● **Esercizi**
1. Secondo il testo su Gualtiero Marchesi, in che anno il suo ristorante di via Bonvesin de La Riva ottenne le Tre Stelle Michelin?
2. Riprendi il testo su Gualtiero Marchesi e prosegui dopo la sua ultima frase.

Se n’è andato a Milano, dov’era nato nel 1930, malato da tempo, eppure mai stanco di lanciarsi in nuovi progetti. Gualtiero Marchesi ha attraversato da protagonista 40 anni della cucina italiana, e l’ha rivoluzionata da pioniere qual è stato, uomo di piglio, consapevole, strenuo sostenitore della cultura, del bello. E della formazione. Nel 2018 avrebbe chiuso il Marchesino, ma l’ultimo progetto – la casa di riposo per cuochi a Varese – resta incompiuto.
Dalla Francia alla cucina totale
Non si fermava mai, Gualtiero Marchesi. Classe 1930, figlio di ristoratori milanesi, il Maestro universalmente riconosciuto della cucina italiana guardava ancora al futuro come una possibilità per costruire nuovi progetti, immaginare nuovi orizzonti. Lui, che la sua storia aveva saputo legarla a doppio filo con quella di un rinnovato orgoglio gastronomico tutto italiano, ma non per questo fine a se stesso, e anzi pronto a carpire suggestioni e influenze dal mondo per rivendicare un posto privilegiato nell’universo dell’alta cucina (un concetto teorizzato nel 1980 nel libro La mia nuova cucina italiana). Pioniere in tante occasioni, dall’intuizione che lo portò in Francia, negli Anni Settanta, per respirare l’aria di quel movimento che all’epoca andava formandosi, la rivoluzione della Nouvelle Cuisine di cui in prima persona sarà protagonista; al primato stellato, nel 1986, quando il mitico ristorante di via Bonvesin de La Riva – aperto a Milano nel 1977 per concretizzare l’idea della cucina totale, in cui tutte le parti contribuiscono a creare l’esperienza del cibo – si aggiudicò le Tre Stelle, per la prima volta assegnate dalla Michelin a un italiano. Lì, nella cucina del suo ristorante, avrebbe ideato negli anni piatti iconici dell’alta ristorazione italiana: il Risotto oro e zafferano, il Raviolo aperto, il Dripping di pesce, gli Spaghetti al caviale, erba cipollina. Ma nel 2008, forte del piglio che l’ha sempre guidato, sceglieva di restituirle al mittente, le stelle, sottraendosi al meccanismo dei voti.

[Dati memorizzati]

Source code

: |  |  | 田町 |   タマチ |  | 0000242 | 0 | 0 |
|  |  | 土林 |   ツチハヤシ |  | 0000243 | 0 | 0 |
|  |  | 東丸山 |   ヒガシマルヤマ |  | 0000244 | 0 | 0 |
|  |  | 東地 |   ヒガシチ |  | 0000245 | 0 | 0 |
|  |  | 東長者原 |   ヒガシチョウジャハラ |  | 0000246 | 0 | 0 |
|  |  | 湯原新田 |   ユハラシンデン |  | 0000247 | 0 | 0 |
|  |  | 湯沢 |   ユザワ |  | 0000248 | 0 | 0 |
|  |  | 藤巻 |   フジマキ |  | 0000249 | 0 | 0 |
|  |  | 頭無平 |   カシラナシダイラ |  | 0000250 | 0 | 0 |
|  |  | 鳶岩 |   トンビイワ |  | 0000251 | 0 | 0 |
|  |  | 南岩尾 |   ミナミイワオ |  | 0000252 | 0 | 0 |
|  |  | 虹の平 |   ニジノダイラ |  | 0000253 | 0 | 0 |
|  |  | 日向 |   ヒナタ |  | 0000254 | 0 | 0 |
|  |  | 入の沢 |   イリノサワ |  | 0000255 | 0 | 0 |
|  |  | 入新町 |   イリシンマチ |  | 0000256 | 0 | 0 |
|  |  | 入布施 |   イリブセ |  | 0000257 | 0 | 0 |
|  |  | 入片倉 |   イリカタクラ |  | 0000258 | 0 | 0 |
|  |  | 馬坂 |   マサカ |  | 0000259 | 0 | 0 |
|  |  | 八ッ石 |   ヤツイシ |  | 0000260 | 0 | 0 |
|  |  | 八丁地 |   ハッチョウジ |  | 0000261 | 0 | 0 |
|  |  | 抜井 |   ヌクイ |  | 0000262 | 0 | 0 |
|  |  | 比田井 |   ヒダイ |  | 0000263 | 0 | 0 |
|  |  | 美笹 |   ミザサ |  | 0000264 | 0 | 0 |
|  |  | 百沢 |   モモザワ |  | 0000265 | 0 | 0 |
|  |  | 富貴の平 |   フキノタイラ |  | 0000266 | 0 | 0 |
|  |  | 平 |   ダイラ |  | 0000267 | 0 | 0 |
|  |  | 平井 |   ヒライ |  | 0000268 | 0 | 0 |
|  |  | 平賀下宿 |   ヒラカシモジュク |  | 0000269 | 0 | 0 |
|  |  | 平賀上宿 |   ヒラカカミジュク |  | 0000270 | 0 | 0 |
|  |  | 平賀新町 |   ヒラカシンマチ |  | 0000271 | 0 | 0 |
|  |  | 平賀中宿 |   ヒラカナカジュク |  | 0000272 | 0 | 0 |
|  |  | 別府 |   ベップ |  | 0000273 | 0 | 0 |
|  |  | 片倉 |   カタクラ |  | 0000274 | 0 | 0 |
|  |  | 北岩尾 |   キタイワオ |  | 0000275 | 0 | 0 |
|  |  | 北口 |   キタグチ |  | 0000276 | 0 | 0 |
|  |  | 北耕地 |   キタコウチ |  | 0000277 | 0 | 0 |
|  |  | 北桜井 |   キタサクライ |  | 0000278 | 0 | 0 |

● **Risultati**
1. Nel 1986.

2.
Gli allievi, la formazione. La cultura del gusto
E primo pure a scommettere sul valore della formazione, maestro di tanti celebri allievi – da Paolo Lopriore a Carlo Cracco, Andrea Berton, Enrico Crippa, Davide Oldani, Riccardo Camanini, Ernst Knam, ma la conta potrebbe continuare a lungo - e dal 2004 alla guida dell’Accademia Internazionale di Cucina Italiana di Colorno, di cui recentemente aveva lasciato la presidenza, per dedicarsi all’ultima delle sue sfide, la realizzazione di una casa di riposo per cuochi a Varese. Apertura prevista autunno 2018. Ora il progetto che il Maestro tanto desiderava veder coronato dovrà proseguire da sé: Gualtiero Marchesi se n’è andato, malato di tumore da tempo, all’età di 87 anni, circondato dall’affetto dei parenti, nella sua casa di Milano. Ma la sua è stata indubbiamente una vita lunga e ricca di soddisfazioni, l’impegno per nobilitare l’arte della cucina da un lato, con l’idea che la mancanza di preparazione, cultura e curiosità restituisce un cuoco a metà (la differenza che passa tra un bravo esecutore e un artista); la capacità di investire sulla ristorazione dall’altro, tracciando un modello di chef-imprenditore consapevole dei propri mezzi e preparato ad affrontare il mercato, con l’apertura del relais all’Albereta nei primi anni Novanta (1993), e poi l’invenzione del Marchesino nel 2008 (l’insegna, peraltro, sarà destinata a chiudere battenti per volontà del Maestro proprio nel 2018). Dal 2010 la sua visione confluiva nelle attività della Fondazione Marchesi, creata per diffondere il bello attraverso il gusto.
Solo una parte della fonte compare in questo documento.